The Indian government accepts that 2.35 million homosexual men are at risk of HIV because of their sexual behaviour, such as regular visits to public sex sites. About 10 per cent of them are at very high risk because they have sex with 15 or more partners a month.

Because the rate of HIV infection is so high among homosexual men, and the majority are married, fears remain that this community will eventually be a bridge for the infection to spread more rapidly in the general population.
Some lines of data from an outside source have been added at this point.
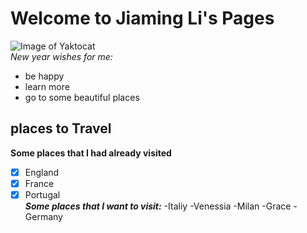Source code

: # Welcome to Jiaming Li's Pages
![Image of Yaktocat](https://octodex.github.com/images/yaktocat.png) \
*New year wishes for me:*
* be happy
* learn more
* go to some beautiful places

## places to Travel
**Some places that I had already visited**
- [x] England
- [x] France
- [x] Portugal \
***Some places that I want to visit:***
-Italiy
 -Venessia
 -Milan
-Grace
-Germany
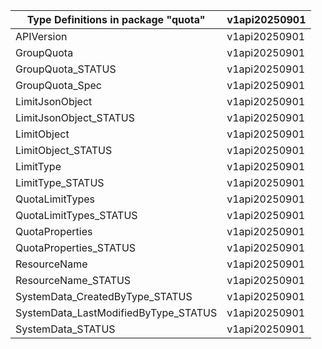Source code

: | Type Definitions in package "quota"  | v1api20250901 |
|--------------------------------------|---------------|
| APIVersion                           | v1api20250901 |
| GroupQuota                           | v1api20250901 |
| GroupQuota_STATUS                    | v1api20250901 |
| GroupQuota_Spec                      | v1api20250901 |
| LimitJsonObject                      | v1api20250901 |
| LimitJsonObject_STATUS               | v1api20250901 |
| LimitObject                          | v1api20250901 |
| LimitObject_STATUS                   | v1api20250901 |
| LimitType                            | v1api20250901 |
| LimitType_STATUS                     | v1api20250901 |
| QuotaLimitTypes                      | v1api20250901 |
| QuotaLimitTypes_STATUS               | v1api20250901 |
| QuotaProperties                      | v1api20250901 |
| QuotaProperties_STATUS               | v1api20250901 |
| ResourceName                         | v1api20250901 |
| ResourceName_STATUS                  | v1api20250901 |
| SystemData_CreatedByType_STATUS      | v1api20250901 |
| SystemData_LastModifiedByType_STATUS | v1api20250901 |
| SystemData_STATUS                    | v1api20250901 |
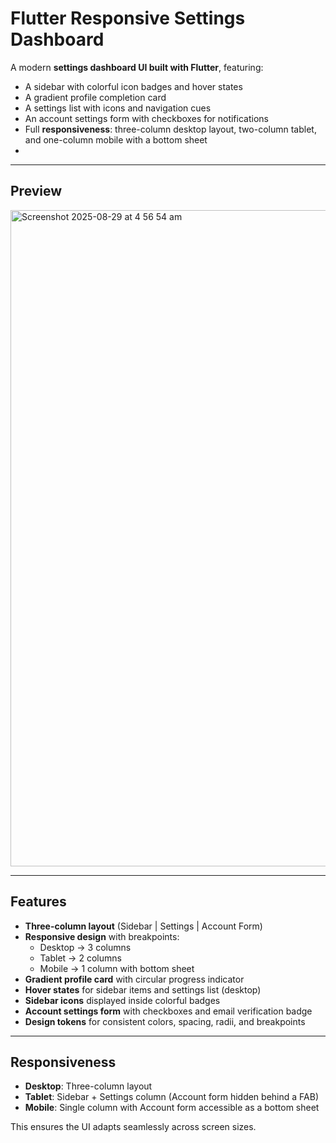 # Flutter Responsive Settings Dashboard

A modern **settings dashboard UI built with Flutter**, featuring:  
- A sidebar with colorful icon badges and hover states  
- A gradient profile completion card  
- A settings list with icons and navigation cues  
- An account settings form with checkboxes for notifications  
- Full **responsiveness**: three-column desktop layout, two-column tablet, and one-column mobile with a bottom sheet
- 
---

## Preview
<img width="1680" height="1050" alt="Screenshot 2025-08-29 at 4 56 54 am" src="https://github.com/user-attachments/assets/8dae5318-8540-4ca3-b0e1-e3beb7b4d4e3" />


---

## Features

- **Three-column layout** (Sidebar | Settings | Account Form)  
- **Responsive design** with breakpoints:  
  - Desktop → 3 columns  
  - Tablet → 2 columns  
  - Mobile → 1 column with bottom sheet  
- **Gradient profile card** with circular progress indicator  
- **Hover states** for sidebar items and settings list (desktop)  
- **Sidebar icons** displayed inside colorful badges  
- **Account settings form** with checkboxes and email verification badge  
- **Design tokens** for consistent colors, spacing, radii, and breakpoints  

---

## Responsiveness

- **Desktop**: Three-column layout  
- **Tablet**: Sidebar + Settings column (Account form hidden behind a FAB)  
- **Mobile**: Single column with Account form accessible as a bottom sheet  

This ensures the UI adapts seamlessly across screen sizes.
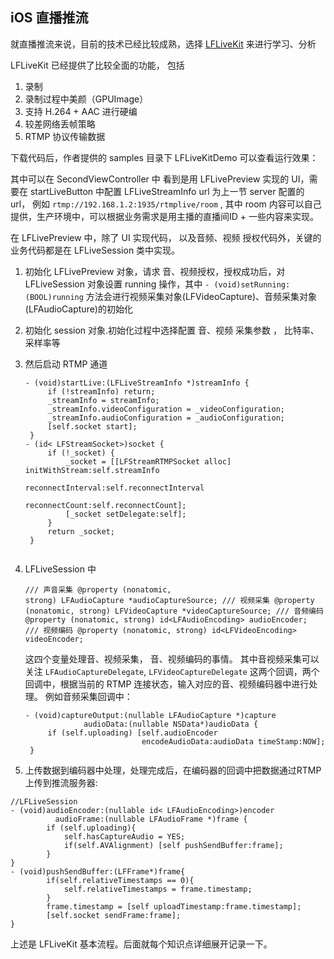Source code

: ## iOS 直播推流


就直播推流来说，目前的技术已经比较成熟，选择 [LFLiveKit](https://github.com/LaiFengiOS/LFLiveKit) 来进行学习、分析

LFLiveKit 已经提供了比较全面的功能， 包括  
1. 录制  
2. 录制过程中美颜（GPUImage）  
3. 支持 H.264 + AAC 进行硬编  
4. 较差网络丢帧策略  
5. RTMP 协议传输数据  


下载代码后，作者提供的 samples 目录下 LFLiveKitDemo 可以查看运行效果： 

其中可以在 SecondViewController 中 看到是用 LFLivePreview 实现的 UI，需要在 startLiveButton 中配置 LFLiveStreamInfo url 为上一节 server 配置的 url， 例如 `rtmp://192.168.1.2:1935/rtmplive/room` , 
其中 room 内容可以自己提供，生产环境中，可以根据业务需求是用主播的直播间ID + 一些内容来实现。


在  LFLivePreview 中，除了 UI 实现代码， 以及音频、视频 授权代码外，关键的业务代码都是在 LFLiveSession 类中实现。



1. 初始化 LFLivePreview 对象，请求 音、视频授权，授权成功后，对 LFLiveSession 对象设置 running 操作，其中 `- (void)setRunning:(BOOL)running` 方法会进行视频采集对象(LFVideoCapture)、音频采集对象(LFAudioCapture)的初始化

2. 初始化 session 对象.初始化过程中选择配置 音、视频 采集参数 ， 比特率、采样率等
	
2. 然后启动 RTMP 通道

	<pre><code>- (void)startLive:(LFLiveStreamInfo *)streamInfo {
	    if (!streamInfo) return;
	    _streamInfo = streamInfo;
	    _streamInfo.videoConfiguration = _videoConfiguration;
	    _streamInfo.audioConfiguration = _audioConfiguration;
	    [self.socket start];
	}  <br/>- (id< LFStreamSocket>)socket {
	    if (!_socket) {
	        _socket = [[LFStreamRTMPSocket alloc] initWithStream:self.streamInfo
	                                           reconnectInterval:self.reconnectInterval
	                                              reconnectCount:self.reconnectCount];
	        [_socket setDelegate:self];
	    }
	    return _socket;
	}
	</code></pre>

4. LFLiveSession 中 <pre><code>/// 声音采集
@property (nonatomic, strong) LFAudioCapture *audioCaptureSource;
/// 视频采集
@property (nonatomic, strong) LFVideoCapture *videoCaptureSource;
/// 音频编码
@property (nonatomic, strong) id\<LFAudioEncoding\> audioEncoder;
/// 视频编码
@property (nonatomic, strong) id\<LFVideoEncoding\> videoEncoder;</code></pre>

	这四个变量处理音、视频采集， 音、视频编码的事情。
	其中音视频采集可以关注 `LFAudioCaptureDelegate`, `LFVideoCaptureDelegate` 这两个回调，两个回调中，根据当前的 RTMP 连接状态，输入对应的音、视频编码器中进行处理。 例如音频采集回调中： 
	<pre><code>- (void)captureOutput:(nullable LFAudioCapture *)capture
	            audioData:(nullable NSData*)audioData {
	    if (self.uploading) [self.audioEncoder
	                         encodeAudioData:audioData timeStamp:NOW];
	}</code></pre>

5. 上传数据到编码器中处理，处理完成后，在编码器的回调中把数据通过RTMP 上传到推流服务器:
<pre><code>//LFLiveSession<br/>- (void)audioEncoder:(nullable id< LFAudioEncoding>)encoder
          audioFrame:(nullable LFAudioFrame *)frame {
	    if (self.uploading){
	        self.hasCaptureAudio = YES;
	        if(self.AVAlignment) [self pushSendBuffer:frame];
	    }
}<br/>- (void)pushSendBuffer:(LFFrame*)frame{
	    if(self.relativeTimestamps == 0){
	        self.relativeTimestamps = frame.timestamp;
	    }
	    frame.timestamp = [self uploadTimestamp:frame.timestamp];
	    [self.socket sendFrame:frame];
}</code></pre>


上述是 LFLiveKit 基本流程。后面就每个知识点详细展开记录一下。
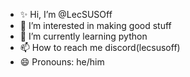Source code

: - ✨ Hi, I’m @LecSUSOff
- 👀 I’m interested in making good stuff
- 🌱 I’m currently learning python
- 📫 How to reach me discord(lecsusoff)
- 😄 Pronouns: he/him
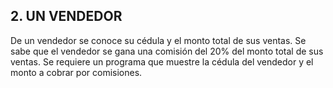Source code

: ## 2. UN VENDEDOR
De un vendedor se conoce su cédula y el monto total de sus ventas. Se sabe que el vendedor se gana una comisión del 20% del monto total de sus ventas. Se requiere un programa que muestre la cédula del vendedor y el monto a cobrar por comisiones.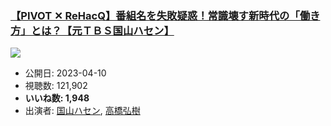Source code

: ### [【PIVOT ✕ ReHacQ】番組名を失敗疑惑！常識壊す新時代の「働き方」とは？【元ＴＢＳ国山ハセン】](https://www.youtube.com/watch?v=jfo8GKexGJc)
[![](https://img.youtube.com/vi/jfo8GKexGJc/sddefault.jpg)](https://www.youtube.com/watch?v=jfo8GKexGJc)
-   公開日: 2023-04-10
-   視聴数: 121,902
-   **いいね数: 1,948**
-   出演者: [国山ハセン](/rehacq_fan/people/国山ハセン "wikilink"), [高橋弘樹](/rehacq_fan/people/高橋弘樹 "wikilink")
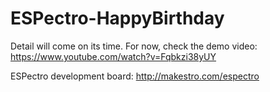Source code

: # ESPectro-HappyBirthday

Detail will come on its time. For now, check the demo video: https://www.youtube.com/watch?v=Fqbkzi38yUY

ESPectro development board: http://makestro.com/espectro
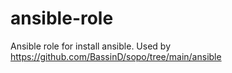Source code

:# ansible-role
Ansible role for install ansible. Used by https://github.com/BassinD/sopo/tree/main/ansible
The diversity of India's homosexual community has also complicated efforts to treat those with HIV/AIDS. The global fund has helped India with an expansion in the delivery of anti-retroviral therapy. The number receiving this free treatment provided by the government has risen from 6800 in 2005 to more than 280,000. But it is likely that many in hard-to-reach groups, especially the homosexual and transgender community, are missing out.

Matt Wade went to Mumbai as a guest of the Global Fund for Aids.